RSS as SSR

Post date: Jan 21, 2013 9:24:15 PM

5. RSS as SSR

WRITTEN BY: KATE PETTY -ORIGINALLY PUBLISHED JAN• 18•12

“Get your phones out and read your RSS feeder for 10 minutes!” This phrase has become quite popular in my classroom lately. The students have even begun asking for it at the beginning of class.

The Why:

I instituted RSS time 2-3 times a week for about ten minutes at the beginning of class after reading Troy Hicks’s The Digital Writing Workshop. Hicks suggests using RSS time as an opportunity for students to find topics that will inspire their writing. While it’s true, they are definitely inspired and they love to talk and write about what they read, it’s easy to find many more uses for RSS time!

Standards: An overriding theme in The Framework for 21st Century Learning, ISTE.NETS, 2011 Horizon Report, and, yes, the Common Core Standards is to teach students how to access and organize information quickly and efficiently. Students have access to overwhelming amounts of information at their fingertips. It’s becoming our job to teach them how to find and use this information on their terms.

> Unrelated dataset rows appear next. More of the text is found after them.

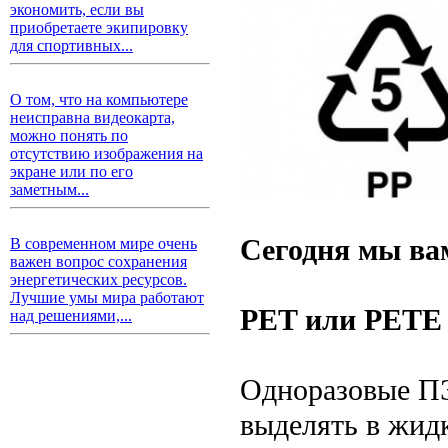
экономить, если вы
приобретаете экипировку
для спортивных...
О том, что на компьютере
неисправна видеокарта,
можно понять по
отсутствию изображения на
экране или по его
заметным...
Сегодня мы ва
В современном мире очень
важен вопрос сохранения
энергетических ресурсов.
Лучшие умы мира работают
PET или PETE
над решениями,...
Одноразовые ПЭ
выделять в жид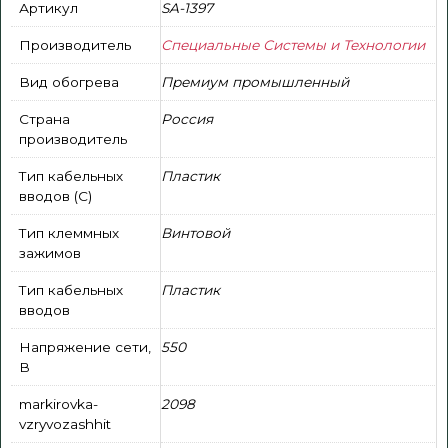
Артикул
SA-1397
Производитель
Специальные Системы и Технологии
Вид обогрева
Премиум промышленный
Страна
Россия
производитель
Тип кабельных
Пластик
вводов (С)
Тип клеммных
Винтовой
зажимов
Тип кабельных
Пластик
вводов
Напряжение сети,
550
В
markirovka-
2098
vzryvozashhit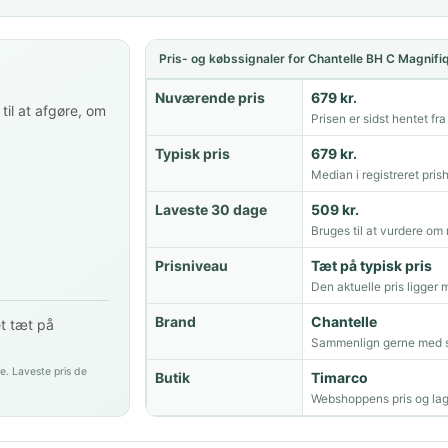
Pris- og købssignaler for Chantelle BH C Magni
Nuværende pris
679 kr.
til at afgøre, om
Prisen er sidst hentet fr
Typisk pris
679 kr.
Median i registreret prish
Laveste 30 dage
509 kr.
Bruges til at vurdere om 
Prisniveau
Tæt på typisk pris
Den aktuelle pris ligger
Brand
Chantelle
et tæt på
Sammenlign gerne med s
e. Laveste pris de
Butik
Timarco
Webshoppens pris og lag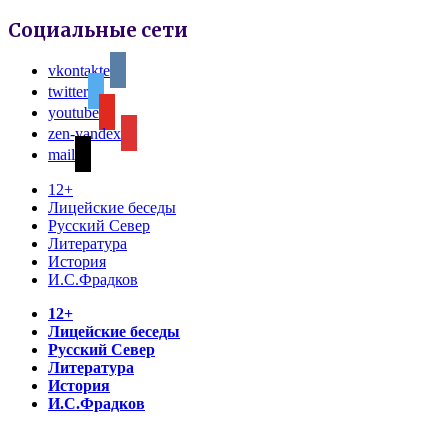
Социальные сети
vkontakte
twitter
youtube
zen-yandex
mail
12+
Лицейские беседы
Русский Север
Литература
История
И.С.Фрадков
12+
Лицейские беседы
Русский Север
Литература
История
И.С.Фрадков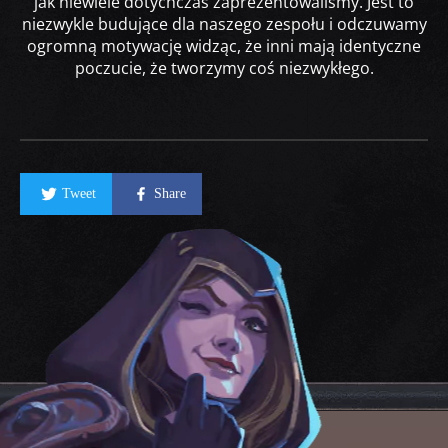
jak niewiele dotychczas zaprezentowaliśmy. Jest to
niezwykle budujące dla naszego zespołu i odczuwamy
ogromną motywację widząc, że inni mają identyczne
poczucie, że tworzymy coś niezwykłego.
Tweet
Share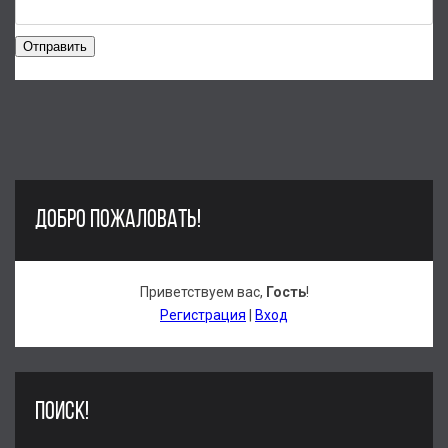
Отправить
ДОБРО ПОЖАЛОВАТЬ!
Приветствуем вас
,
Гость
!
Регистрация
|
Вход
ПОИСК!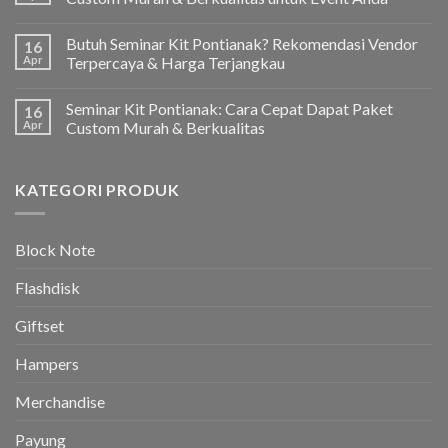
Butuh Seminar Kit Pontianak? Rekomendasi Vendor
16
Apr
Terpercaya & Harga Terjangkau
Seminar Kit Pontianak: Cara Cepat Dapat Paket
16
Apr
Custom Murah & Berkualitas
KATEGORI PRODUK
Block Note
Flashdisk
Giftset
Hampers
Merchandise
Payung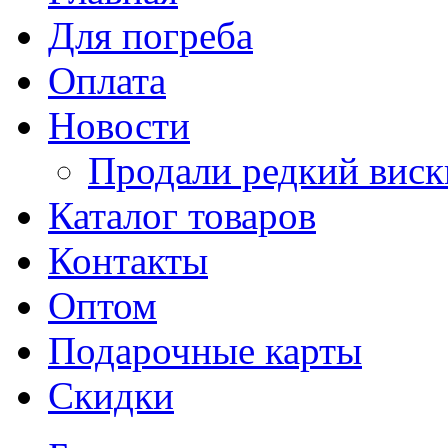
Для погреба
Оплата
Новости
Продали редкий виск
Каталог товаров
Контакты
Оптом
Подарочные карты
Скидки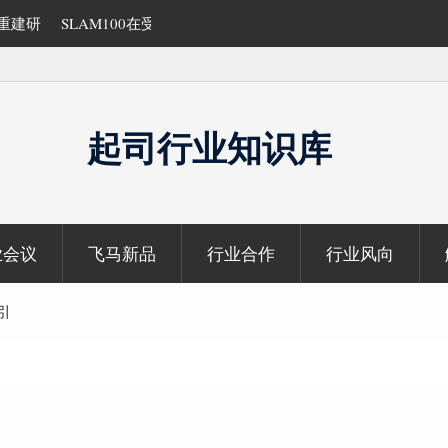
的研究与应用
覆盖1000公里带状密林高山区的飞马机载
云数据及正射影像
起司行业知识库
业会议
飞马新品
行业合作
行业风向
引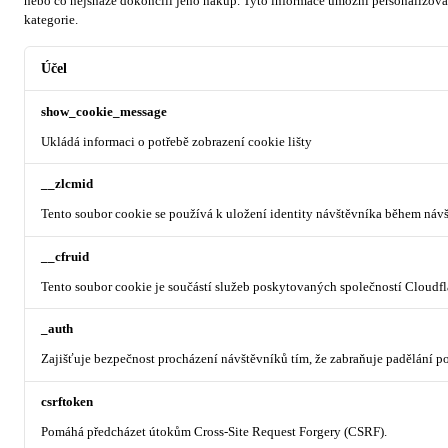
nebo co nejsnáze dokončili jeho nákup.
Tyto informace umožní personalizovat
kategorie.
Účel
show_cookie_message
Ukládá informaci o potřebě zobrazení cookie lišty
__zlcmid
Tento soubor cookie se používá k uložení identity návštěvníka během návšt
__cfruid
Tento soubor cookie je součástí služeb poskytovaných společností Cloudf
_auth
Zajišťuje bezpečnost procházení návštěvníků tím, že zabraňuje padělání 
csrftoken
Pomáhá předcházet útokům Cross-Site Request Forgery (CSRF).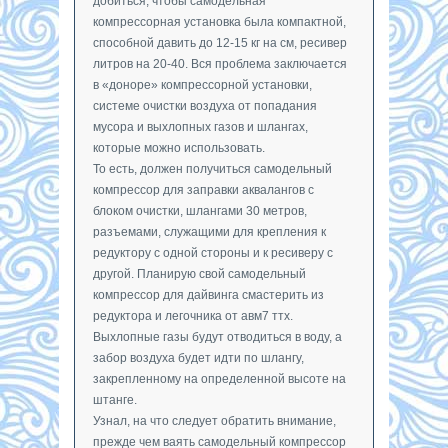
добиться, чтобы самодельная
компрессорная установка была компактной,
способной давить до 12-15 кг на см, ресивер
литров на 20-40. Вся проблема заключается
в «доноре» компрессорной установки,
системе очистки воздуха от попадания
мусора и выхлопных газов и шлангах,
которые можно использовать.
То есть, должен получиться самодельный
компрессор для заправки аквалангов с
блоком очистки, шлангами 30 метров,
разъемами, служащими для крепления к
редуктору с одной стороны и к ресиверу с
другой. Планирую свой самодельный
компрессор для дайвинга смастерить из
редуктора и легочника от авм7 ттх.
Выхлопные газы будут отводиться в воду, а
забор воздуха будет идти по шлангу,
закрепленному на определенной высоте на
штанге.
Узнал, на что следует обратить внимание,
прежде чем ваять самодельный компрессор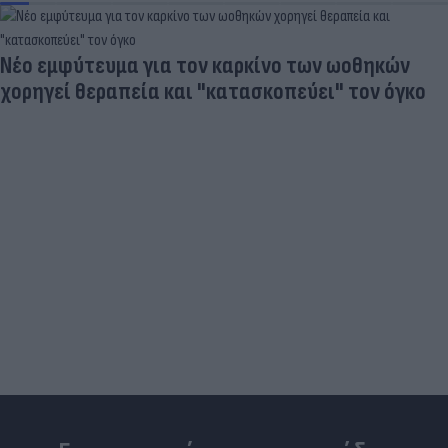
Νέο εμφύτευμα για τον καρκίνο των ωοθηκών
χορηγεί θεραπεία και "κατασκοπεύει" τον όγκο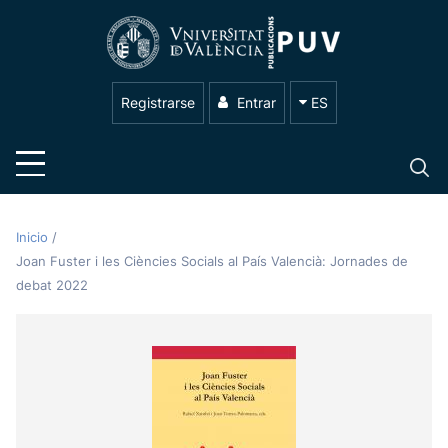
Registrarse
Entrar
ES
Inicio
/
Joan Fuster i les Ciències Socials al País Valencià: Jornades de
debat 2022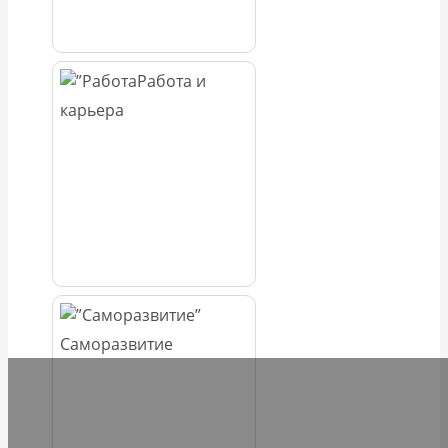
Работа и
карьера
Саморазвитие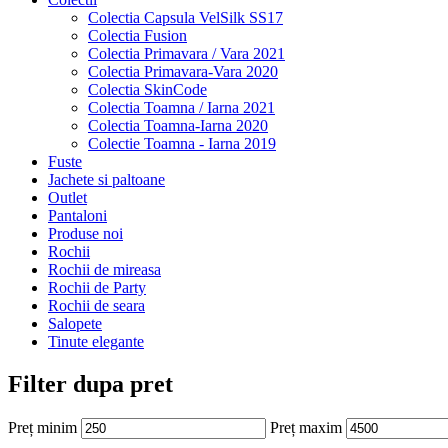
Colectia Capsula VelSilk SS17
Colectia Fusion
Colectia Primavara / Vara 2021
Colectia Primavara-Vara 2020
Colectia SkinCode
Colectia Toamna / Iarna 2021
Colectia Toamna-Iarna 2020
Colectie Toamna - Iarna 2019
Fuste
Jachete si paltoane
Outlet
Pantaloni
Produse noi
Rochii
Rochii de mireasa
Rochii de Party
Rochii de seara
Salopete
Tinute elegante
Filter dupa pret
Preț minim
Preț maxim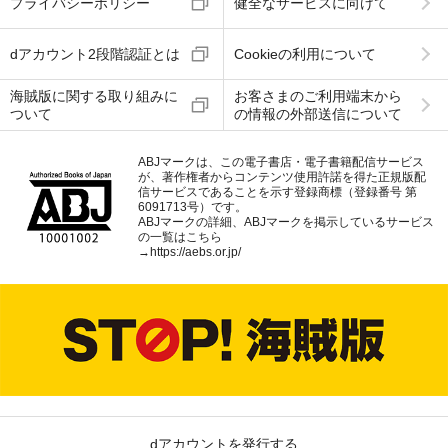
プライバシーポリシー
健全なサービスに向けて
dアカウント2段階認証とは
Cookieの利用について
海賊版に関する取り組みに
お客さまのご利用端末から
ついて
の情報の外部送信について
ABJマークは、この電子書店・電子書籍配信サービス
が、著作権者からコンテンツ使用許諾を得た正規版配
信サービスであることを示す登録商標（登録番号 第
6091713号）です。
ABJマークの詳細、ABJマークを掲示しているサービス
の一覧はこちら
→
https://aebs.or.jp/
dアカウントを発行する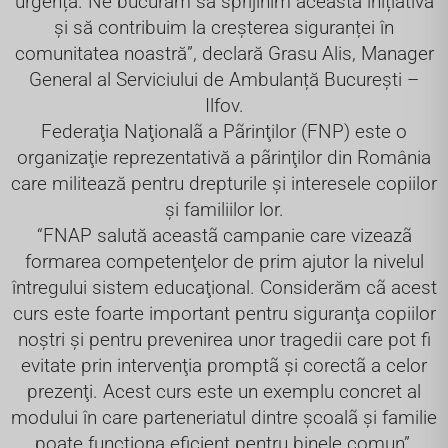
urgență. Ne bucurăm să sprijinim această inițiativă
și să contribuim la creșterea siguranței în
comunitatea noastră”, declară Grasu Alis, Manager
General al Serviciului de Ambulanță București –
Ilfov.
Federaţia Naţionalã a Pãrinţilor (FNP) este o
organizaţie reprezentativă a pãrinţilor din România
care militează pentru drepturile şi interesele copiilor
şi familiilor lor.
“FNAP salută aceastã campanie care vizeazã
formarea competenţelor de prim ajutor la nivelul
întregului sistem educaţional. Considerăm cã acest
curs este foarte important pentru siguranţa copiilor
noştri şi pentru prevenirea unor tragedii care pot fi
evitate prin intervenţia promptã şi corectã a celor
prezenţi. Acest curs este un exemplu concret al
modului în care parteneriatul dintre şcoalã şi familie
poate funcţiona eficient pentru binele comun”,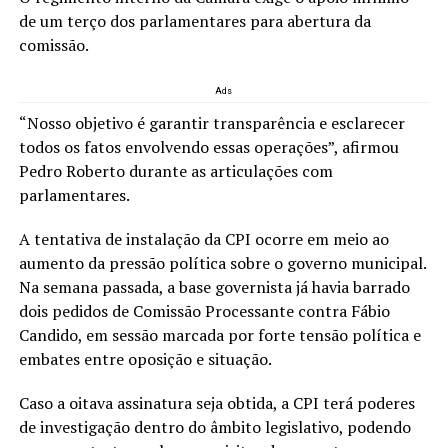
de um terço dos parlamentares para abertura da
comissão.
Ads
“Nosso objetivo é garantir transparência e esclarecer
todos os fatos envolvendo essas operações”, afirmou
Pedro Roberto durante as articulações com
parlamentares.
A tentativa de instalação da CPI ocorre em meio ao
aumento da pressão política sobre o governo municipal.
Na semana passada, a base governista já havia barrado
dois pedidos de Comissão Processante contra Fábio
Candido, em sessão marcada por forte tensão política e
embates entre oposição e situação.
Caso a oitava assinatura seja obtida, a CPI terá poderes
de investigação dentro do âmbito legislativo, podendo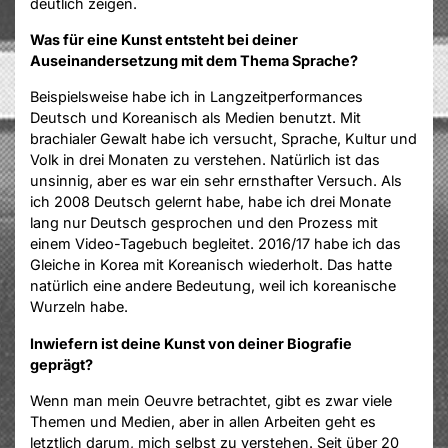
deutlich zeigen.
Was für eine Kunst entsteht bei deiner
Auseinandersetzung mit dem Thema Sprache?
Beispielsweise habe ich in Langzeitperformances
Deutsch und Koreanisch als Medien benutzt. Mit
brachialer Gewalt habe ich versucht, Sprache, Kultur und
Volk in drei Monaten zu verstehen. Natürlich ist das
unsinnig, aber es war ein sehr ernsthafter Versuch. Als
ich 2008 Deutsch gelernt habe, habe ich drei Monate
lang nur Deutsch gesprochen und den Prozess mit
einem Video-Tagebuch begleitet. 2016/17 habe ich das
Gleiche in Korea mit Koreanisch wiederholt. Das hatte
natürlich eine andere Bedeutung, weil ich koreanische
Wurzeln habe.
Inwiefern ist deine Kunst von deiner Biografie
geprägt?
Wenn man mein Oeuvre betrachtet, gibt es zwar viele
Themen und Medien, aber in allen Arbeiten geht es
letztlich darum, mich selbst zu verstehen. Seit über 20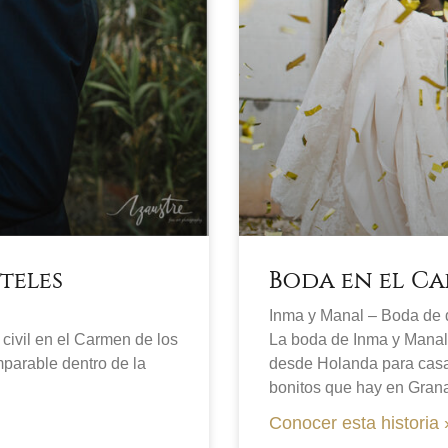
teles
Boda en el Ca
Inma y Manal – Boda de 
civil en el Carmen de los
La boda de Inma y Manal,
parable dentro de la
desde Holanda para casa
bonitos que hay en Grana
Conocer esta historia 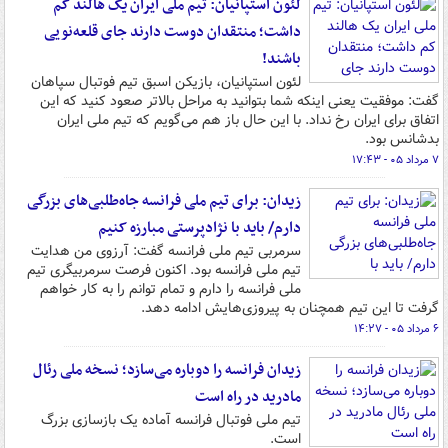
لئون استپانیان: تیم ملی ایران یک هالند کم
داشت؛ منتقدان دوست دارند جای قلعه‌نویی
باشند!
لئون استپانیان، بازیکن اسبق تیم فوتبال سپاهان
گفت: موفقیت یعنی اینکه شما بتوانید به مراحل بالاتر صعود کنید که این
اتفاق برای ایران رخ نداد. با این حال باز هم می‌گویم که تیم ملی ایران
بدشانس بود.
۷ مرداد ۰۵ - ۱۷:۴۳
زیدان: برای تیم ملی فرانسه جاه‌طلبی‌های بزرگی
دارم/ باید با نژادپرستی مبارزه کنیم
سرمربی تیم ملی فرانسه گفت: آرزوی من هدایت
تیم ملی فرانسه بود. اکنون فرصت سرمربیگری تیم
ملی فرانسه را دارم و تمام توانم را به کار خواهم
گرفت تا این تیم همچنان به پیروزی‌هایش ادامه دهد.
۶ مرداد ۰۵ - ۱۴:۲۷
زیدان فرانسه را دوباره می‌سازد؛ نسخه ملی رئال
مادرید در راه است
تیم ملی فوتبال فرانسه آماده یک بازسازی بزرگ
است.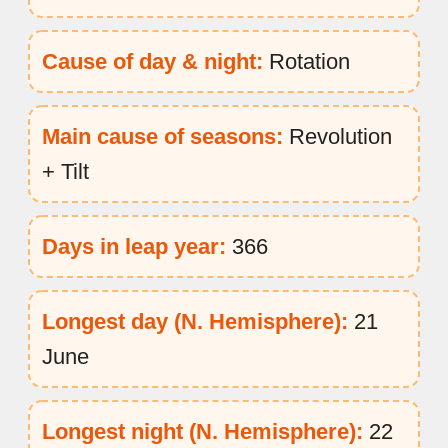
Cause of day & night:
Rotation
Main cause of seasons:
Revolution
+ Tilt
Days in leap year:
366
Longest day (N. Hemisphere):
21
June
Longest night (N. Hemisphere):
22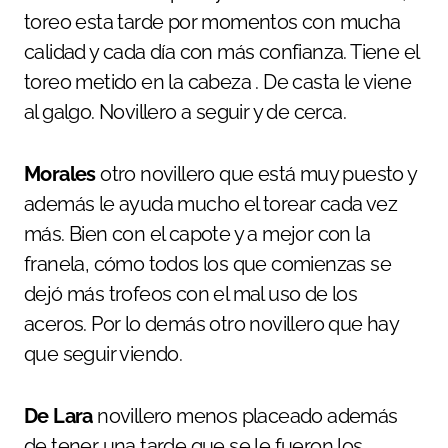
toreo esta tarde por momentos con mucha
calidad y cada día con más confianza. Tiene el
toreo metido en la cabeza . De casta le viene
al galgo. Novillero a seguir y de cerca.
Morales
otro novillero que está muy puesto y
además le ayuda mucho el torear cada vez
más. Bien con el capote y a mejor con la
franela, cómo todos los que comienzas se
dejó más trofeos con el mal uso de los
aceros. Por lo demás otro novillero que hay
que seguir viendo.
De Lara
novillero menos placeado además
de tener una tarde que se le fueron los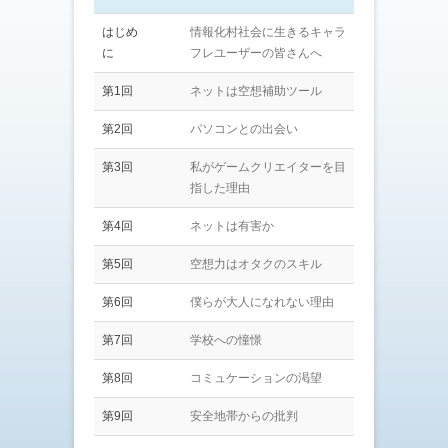
はじめ
情報化村社会に生きるキャラ
に
フレユーザーの皆さんへ
第1回
ネットは空想補助ツール
第2回
パソコンとの出会い
第3回
私がゲームクリエイターを目
指した理由
第4回
ネットは有害か
第5回
空想力はオタクのスキル
第6回
僕らが大人になれない理由
第7回
学校への憧憬
第8回
コミュケーションの渇望
第9回
安全地帯からの批判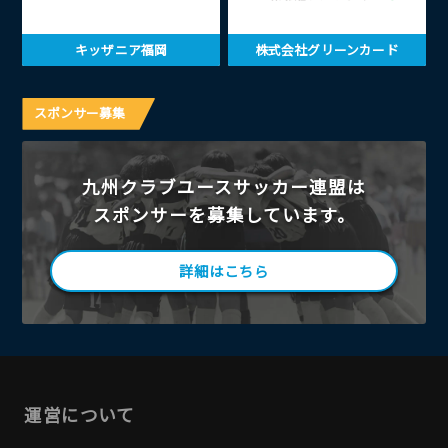
キッザニア福岡
株式会社グリーンカード
スポンサー募集
九州クラブユースサッカー連盟は
スポンサーを募集しています。
詳細はこちら
運営について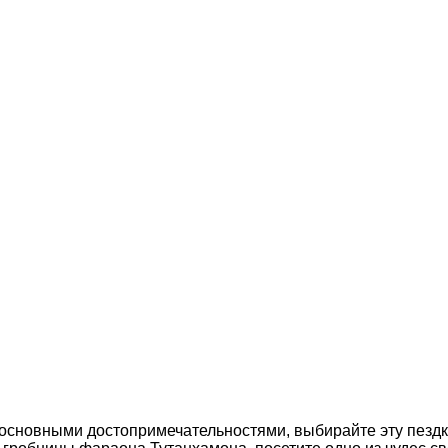
 основными достопримечательностями, выбирайте эту пездку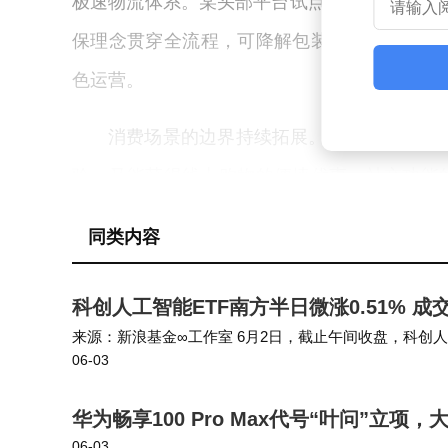
极速物流体系。某头部平台试点数据显示，智能
保理念贯穿全流程，可降解包装材料使用率预
色运营。
消费场景的边界持续拓展。线上线下服务
验，又能获得线上购物的便捷优惠。社交功能
测形成口碑传播链，某美妆平台数据显示，社
同类内容
制，通过建立海外仓和本地化服务团队，实现
科创人工智能ETF南方半日微涨0.51% 
合规建设构筑发展基石。掌上生财APP
来源：新浪基金∞工作室 6月2日，截止午间收盘，科创人工智能E
闭环管理。平台主动公示经营许可证、备案信
06-03
科创人工智能ETF南方（589230）重仓股方面，芯原股
链技术实现交易数据可追溯，确保用户权益不
华为畅享100 Pro Max代号“叶问”立
业平均水平。
06-03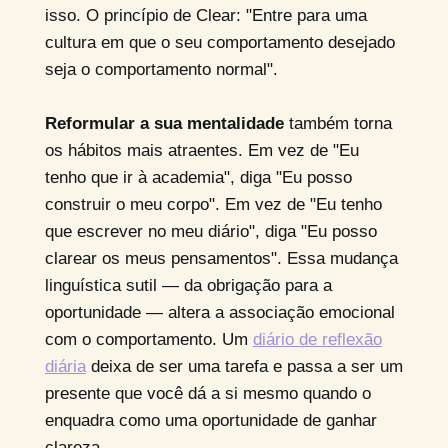
isso. O princípio de Clear: "Entre para uma
cultura em que o seu comportamento desejado
seja o comportamento normal".
Reformular a sua mentalidade
também torna
os hábitos mais atraentes. Em vez de "Eu
tenho que ir à academia", diga "Eu posso
construir o meu corpo". Em vez de "Eu tenho
que escrever no meu diário", diga "Eu posso
clarear os meus pensamentos". Essa mudança
linguística sutil — da obrigação para a
oportunidade — altera a associação emocional
com o comportamento. Um
diário de reflexão
diária
deixa de ser uma tarefa e passa a ser um
presente que você dá a si mesmo quando o
enquadra como uma oportunidade de ganhar
clareza.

RSS Feeds provide an essential tool in managing and organizing this mountain of information.

The What:

Students can access a feed reader with most smart phones. I suggested students use Pulse because it was one that I was already familiar with. Pulse allows them to select various feeds from news sources and magazines. It also allows them access to any feed from readers such as Google Reader so they can bring in any site (including blogs) from the web. Every time students open Pulse it automatically updates the feeds with up-to-the-minute changes for their reading pleasure.

The How:

The process to institute RSS time took about twenty minutes total. I asked students to download Pulse on to their phones from the various app stores they use (it is a free app). Students who don’t have smart phones use the class set of iPods (purchased with EETT grant money). They quickly created accounts and then took about ten minutes browsing for the sites they wanted to use in their readers (Pulse provides a search function and a list of “packages” based on interests).

I was surprised at some of the choices: Wall Street Journal (most of them are in Econ) and USA Today. I recommended a couple of sites: Wired Magazine and Mashable. Of course many of them felt compelled to add in sites like TMZ- which was fine with me.

Day 1 was super easy.

Day 2 was the day I needed to set parameters. No Texting. No Games. No Facebook.

Days 3- present (about a month overall): You can hear a pin drop during RSS time.

Ideas for Taking RSS Time Beyond SSR Time:

One idea Hicks gives (I’ll be trying it next week): Have students post drafts of essays and blogs on sites with an RSS feed and ask everyone to join. Students can read drafts of others and provide feedback in the comments section. I use PBWorks- students are subscribing to the feed for the site and their RSS readers will be updated every time someone or a group posts something new.

Another use for the site is to ask students to use some of their feeds for class-related websites. For instance, my students are currently working on an historical fiction narrative. I required that they subscribe to a site that has information about the historical event they are writing about for inspiration and up-to-date information.

A final use (there are many more) for RSS feeds is to teach organization by combining the site with another such as Evernote (click here for a write-up of Evernote). If they find an interesting article that they want to file away, they can email the article to their Evernote account with @foldername and #anyhashtag in the subject line. Evernote will automatically file the article in the appropriate folder and assign those hashtags to the article.

It works for teachers: you can read along with them or use it as a filler if you need ten minutes before getting started.

It works for students: they are reading and, by giving them the choice about what to read, they are enjoying their reading time.